[REQUIRED WORK] Work out how many lines below contain the word "hand", then give that number alone.

Collected data
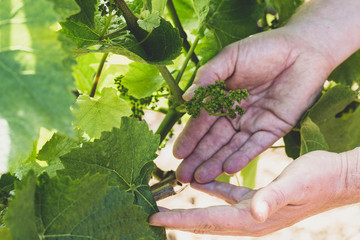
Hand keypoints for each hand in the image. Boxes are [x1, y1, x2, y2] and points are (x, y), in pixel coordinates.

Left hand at [150, 149, 359, 235]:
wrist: (336, 179)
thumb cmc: (319, 180)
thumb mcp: (296, 186)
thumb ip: (273, 198)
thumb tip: (256, 213)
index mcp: (253, 218)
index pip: (207, 221)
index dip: (179, 219)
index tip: (154, 218)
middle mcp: (249, 218)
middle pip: (205, 221)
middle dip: (177, 218)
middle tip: (152, 214)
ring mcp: (252, 210)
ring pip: (213, 210)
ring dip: (190, 207)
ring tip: (169, 202)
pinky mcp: (256, 198)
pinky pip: (227, 196)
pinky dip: (212, 190)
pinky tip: (200, 183)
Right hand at [175, 27, 333, 182]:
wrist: (302, 49)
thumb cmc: (263, 48)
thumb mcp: (230, 58)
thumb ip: (208, 76)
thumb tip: (185, 98)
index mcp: (221, 97)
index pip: (202, 122)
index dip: (189, 138)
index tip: (177, 154)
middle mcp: (235, 114)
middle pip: (213, 140)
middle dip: (198, 158)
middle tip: (183, 176)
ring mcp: (253, 123)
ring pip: (231, 147)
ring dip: (216, 163)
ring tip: (200, 179)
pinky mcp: (273, 129)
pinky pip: (255, 146)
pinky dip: (242, 157)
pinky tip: (228, 169)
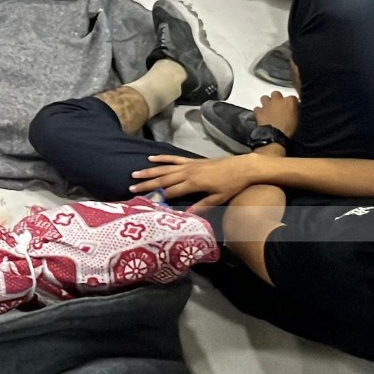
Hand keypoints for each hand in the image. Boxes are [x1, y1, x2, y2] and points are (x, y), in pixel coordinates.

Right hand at [129, 154, 265, 210]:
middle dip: (147, 184)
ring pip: (164, 168)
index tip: (145, 201)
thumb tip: (187, 215)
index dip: (158, 196)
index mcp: (193, 184)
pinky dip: (162, 158)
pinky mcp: (191, 160)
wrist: (242, 167)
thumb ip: (202, 206)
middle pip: (163, 179)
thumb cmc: (232, 185)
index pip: (171, 191)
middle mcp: (187, 173)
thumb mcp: (219, 198)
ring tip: (135, 174)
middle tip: (131, 188)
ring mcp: (188, 165)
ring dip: (149, 171)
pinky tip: (151, 158)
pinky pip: (173, 159)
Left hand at [252, 91, 300, 138]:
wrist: (275, 135)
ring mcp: (267, 104)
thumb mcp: (298, 119)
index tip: (291, 108)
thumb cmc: (290, 129)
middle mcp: (278, 99)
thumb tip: (294, 109)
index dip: (291, 103)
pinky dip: (259, 111)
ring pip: (264, 98)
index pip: (292, 97)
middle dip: (277, 99)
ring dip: (267, 102)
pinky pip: (257, 108)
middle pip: (276, 94)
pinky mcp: (259, 111)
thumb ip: (295, 111)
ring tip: (269, 109)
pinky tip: (262, 115)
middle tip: (278, 106)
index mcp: (290, 101)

[OUTPUT OF THE EXERCISE] 6